Mexico’s Supreme Court of Justice has endorsed the use of slot machines in casinos.
In its ruling the court declared that those playing slot machines are taking part in sweepstakes and the outcome does not depend on skill unlike card games which are defined as gambling in Mexican gaming law.
In so doing the Supreme Court has ended a long running legal battle which began in 2013 when President Enrique Peña Nieto enacted a number of amendments to Mexico’s gaming laws by Presidential decree. The chamber of Deputies challenged the decree before the Supreme Court, arguing that the executive and the Interior Ministry had encroached upon powers reserved for the Congressional branch.

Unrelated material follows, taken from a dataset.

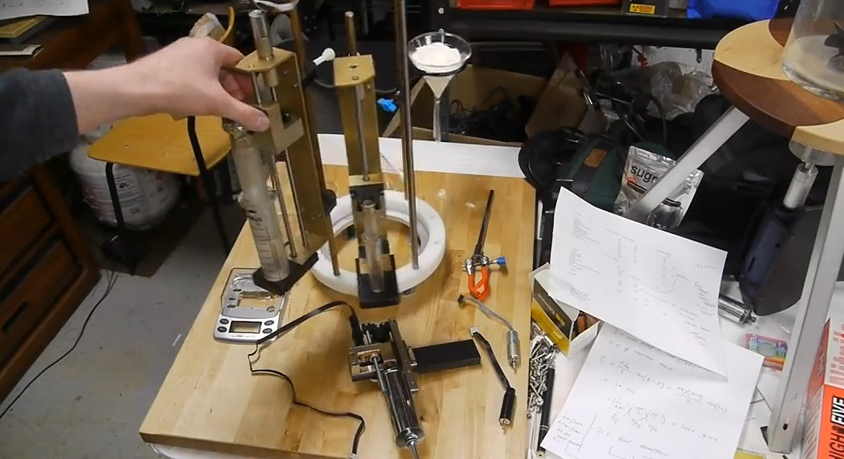
Locate an element on the screen. rectangular brown table is located at coordinates (208, 396).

The decree stated that operators may no longer assign the rights to operate gaming establishments to third parties. It also set a 25 year limit for gaming licences and granted the Directorate General of Gaming within the Interior Ministry, wider powers when it comes to end the licences of those operators found to be operating illegally. The law also allowed for the continuation of slot machines in casinos.
In its latest ruling on the issue the Supreme Court unanimously upheld five articles of the 2013 regulation arguing that they did not go beyond the terms of the original Gaming and Lotteries Act and were therefore legal. Crucially, the Court also declared that slot machines are considered a form of sweepstakes of numbers or symbols which are permitted by Article 2 of Mexico’s gaming law as they do not involve the use of skill on behalf of the players which is prohibited in Article 1.
The court also confirmed that the Directorate General of Gaming is the body which has the right to to authorise the establishment of businesses which carry out sweepstakes. However, the court’s decision will only benefit operators of slot machines located in casinos as slot machines outside of casinos such as in small businesses and shops will remain illegal.